Resume the article below on injuries and the NBA title race, picking up right after its last sentence.
Selected excerpt START
Injuries have largely shaped this NBA season. A condensed 72-game schedule over five months has led to injuries to key players on multiple teams that have altered title chances and shuffled award races. A few teams, like the Phoenix Suns, have been lucky and have not had to deal with such problems. But title favorites like the Brooklyn Nets and Los Angeles Lakers have been largely incomplete as they wait for their stars to return.
The betting market has been pretty static despite the injuries to stars like Anthony Davis, LeBron James, Kevin Durant and James Harden. DraftKings, FanDuel, SuperBook Sports and PointsBet have the Nets and Lakers atop the futures board for winning the NBA title, but what if we’re just taking for granted the greatness of these players and their ability to return from injury without missing a step?
Ironically, the team that was derailed by injuries and lack of continuity a season ago might be the team to beat when all is said and done.
Since the All-Star break, the Los Angeles Clippers have been the best team in basketball. They were 16-5 SU/15-6 ATS with a league-leading + 9.6 net rating. They were the best offense in the league, even better than Brooklyn, averaging 117.4 points every 100 possessions, and led the league in 3-point shooting by a wide margin. The Clippers have shot 42.1% on 34.5 3-point attempts per game. The next-best team is Milwaukee, which shoots just 39.3%.
Health has been a concern for Los Angeles as well, but the key difference is the health of their stars. Kawhi Leonard has played in 46 of 59 games. Paul George has played in 44. They are just 71 possessions from matching the total number of possessions they played together last season, and when they play together, Los Angeles is dominant.
Selected excerpt END
Provided records START
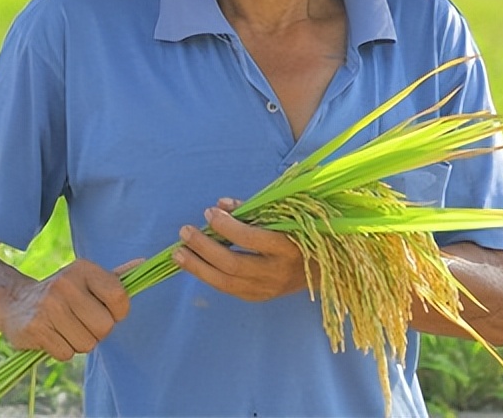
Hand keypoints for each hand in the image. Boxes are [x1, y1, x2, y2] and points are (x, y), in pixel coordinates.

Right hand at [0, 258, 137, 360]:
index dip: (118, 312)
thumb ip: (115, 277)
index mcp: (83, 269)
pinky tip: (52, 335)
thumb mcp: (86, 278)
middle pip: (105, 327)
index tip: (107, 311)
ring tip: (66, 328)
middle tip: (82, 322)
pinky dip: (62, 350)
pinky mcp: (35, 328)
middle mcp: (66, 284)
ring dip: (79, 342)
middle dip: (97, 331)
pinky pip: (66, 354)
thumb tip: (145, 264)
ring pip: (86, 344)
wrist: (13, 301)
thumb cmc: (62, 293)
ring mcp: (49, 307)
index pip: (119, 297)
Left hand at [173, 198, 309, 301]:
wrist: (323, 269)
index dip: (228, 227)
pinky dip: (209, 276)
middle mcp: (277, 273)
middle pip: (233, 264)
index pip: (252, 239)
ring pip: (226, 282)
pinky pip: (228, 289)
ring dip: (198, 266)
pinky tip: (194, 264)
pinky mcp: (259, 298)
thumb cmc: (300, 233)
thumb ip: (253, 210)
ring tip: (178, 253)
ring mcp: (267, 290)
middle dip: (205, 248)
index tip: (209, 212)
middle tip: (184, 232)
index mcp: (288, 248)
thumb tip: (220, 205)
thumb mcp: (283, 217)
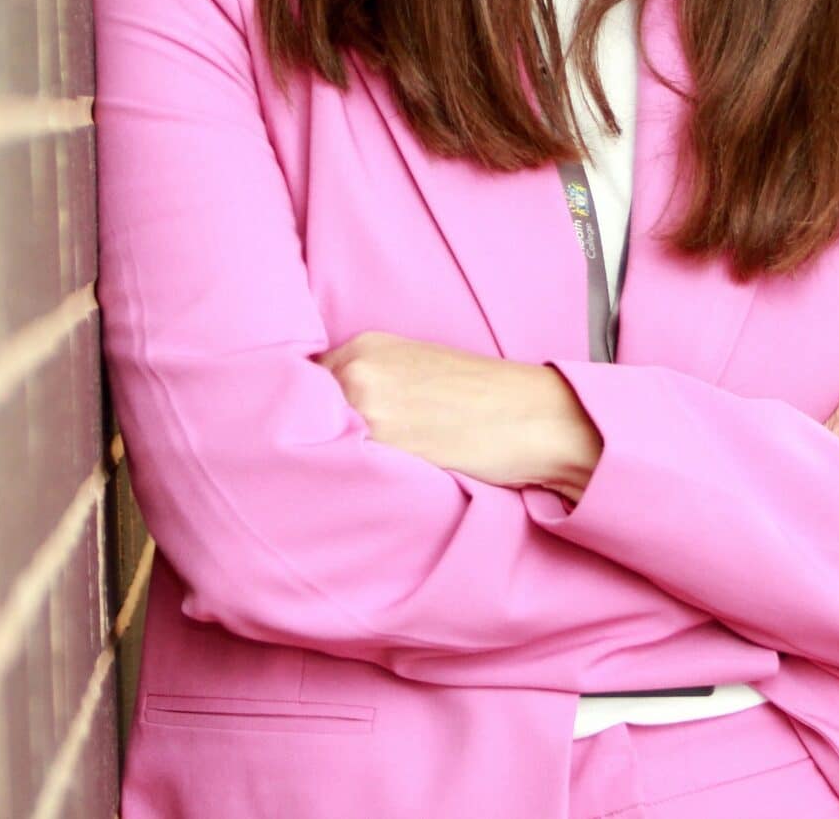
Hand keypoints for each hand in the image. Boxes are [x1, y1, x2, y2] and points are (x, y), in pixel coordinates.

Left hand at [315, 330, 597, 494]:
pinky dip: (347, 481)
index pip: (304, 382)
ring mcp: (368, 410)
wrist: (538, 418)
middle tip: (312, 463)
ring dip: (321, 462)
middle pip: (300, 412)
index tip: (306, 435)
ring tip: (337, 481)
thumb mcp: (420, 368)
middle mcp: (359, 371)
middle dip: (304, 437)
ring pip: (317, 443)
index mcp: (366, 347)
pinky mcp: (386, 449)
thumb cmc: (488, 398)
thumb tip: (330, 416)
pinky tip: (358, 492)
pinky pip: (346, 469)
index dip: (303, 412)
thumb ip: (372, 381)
Provided records END
### Task answer
According to Cleaning the Glass, when Leonard and George share the floor this season, the Clippers outscore opponents by 17.0 points every 100 possessions. They have an offensive rating of 125.1 with a defensive rating of just 108.1. They have played over 700 possessions more than James and Davis with the Lakers, and nearly 1,400 more than Durant, Harden and Kyrie Irving in Brooklyn.
The Clippers are also getting better. In the first half of the season, Los Angeles finished 15th in defensive efficiency, giving up 111.5 points per 100 possessions. A look at NBA tracking data showed that Los Angeles actually ranked second in frequency of tightly contested shots but 26th in opponent field goal percentage on those shots. The Clippers were getting unlucky, and there was room for regression. Sure enough, this team is fifth since the All-Star break in defensive efficiency. However, the market does not seem to respect this team the way it does the Lakers or the Nets.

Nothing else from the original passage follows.